The clique-enhanced matrix enhances the neighbourhood \(\mathcal {N}(i)\) by incorporating clique-based connections, potentially enriching the aggregated features \(h_i^{l+1}\) with more relevant information.

Appendix C: Computational Complexity

The overall computational complexity of the proposed framework is dependent on computational complexity required for graph construction, identifying cliques, node encoding operation, edge flux and neighbourhood sampling operations. The graph construction through pairwise cosine similarities imposes a complexity of \(O(n^2 \times d)\), with \(n\) and \(d\) representing the count of encounters (nodes) and their dimensional features in \(\textbf{X}\), respectively. The complexity to compute maximal cliques using optimised Bron–Kerbosch algorithm is \(O(m+n)\), where m is the number of edges. Node encoding operations, conducted by \(\mathcal {E}(\textbf{X}, \textbf{A})\), maintain a complexity of \(O(n^2)\), approximately. Integration of the Edge Flux strategy, i.e., modifying \(m\) edges has a complexity of \(O(m)\). Similarly, the neighbourhood sampling to update node representations has a complexity of \(O(n \times d \times S)\), where \(S\) is the number of sampled neighbours. Hence, the overall complexity is \(O(n^2 \times d)\).

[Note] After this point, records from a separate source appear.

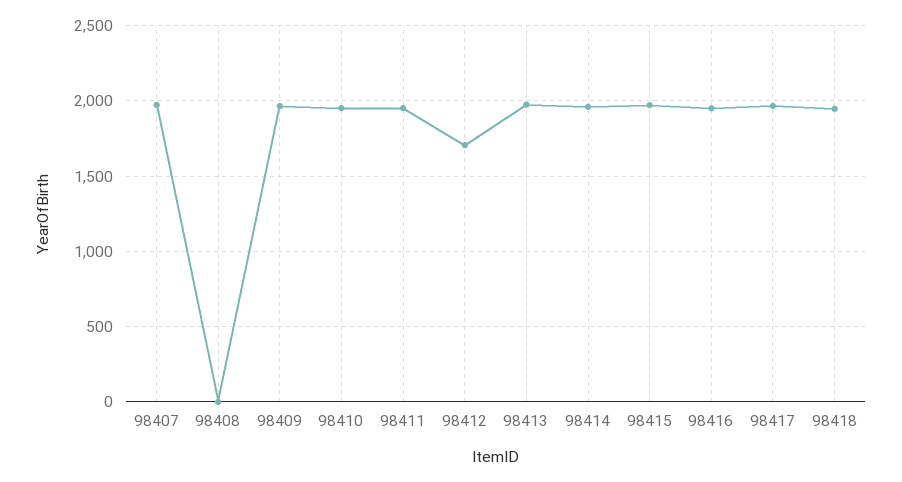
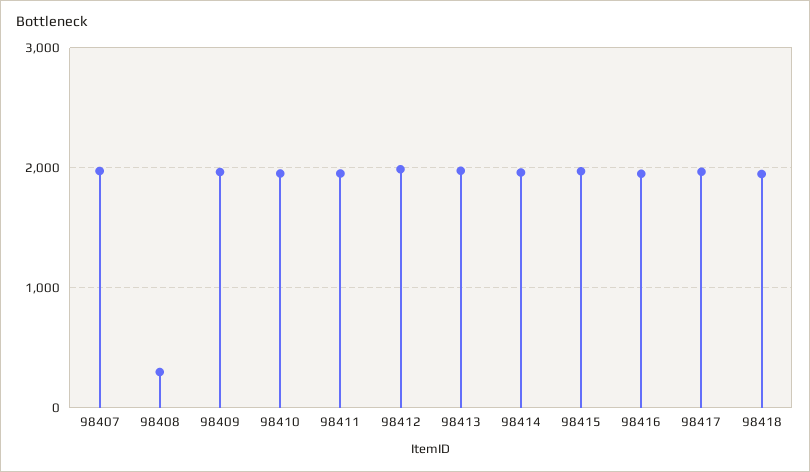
  {
    "98407": 1950,
-   "98408": 0,
+   "98408": 300,
    "98409": 1950,
    "98410": 1950,
    "98411": 1950,
-   "98412": 1700,
+   "98412": 2000,
    "98413": 2000,
    "98414": 1950,
    "98415": 1950,
    "98416": 1950,
    "98417": 1950,
    "98418": 1950
  }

Appendix D: Analysis for Various Thresholds

In the comparative analysis presented for 75:15:15 setting, the bar chart illustrates the AUPRC performance across various thresholds for MIMIC Mortality, eICU Mortality, and eICU Readmission. It is evident that for thresholds under 0.55, the AUPRC remains relatively stable, suggesting a plateau in performance improvement (Fig. 6). The best performance is observed for a threshold of 0.85 across all datasets.

Fig. 6

Performance comparison of predictive models at various thresholds for MIMIC Mortality, eICU Mortality, and eICU Readmission, measured by the AUPRC. Each bar represents the AUPRC score for a specific threshold

1.1 4.1 Limitations

CliqueFluxNet, like many graph-based models, relies on the quality and clarity of the connections between patient data points. In cases where the EHR data is particularly noisy, the model may not effectively distinguish relevant patterns, which could lead to performance degradation. Under these circumstances, CliqueFluxNet’s performance might revert to being comparable to more traditional models like MLP, which do not utilise the complex network-based interactions between features. We can simulate these noisy scenarios by using a lower threshold of 0.55 or 0.45 in CliqueFluxNet resulting in spurious edges as we would expect in noisy conditions. At these thresholds, the performance of CliqueFluxNet is comparable to MLP as illustrated in Fig. 6.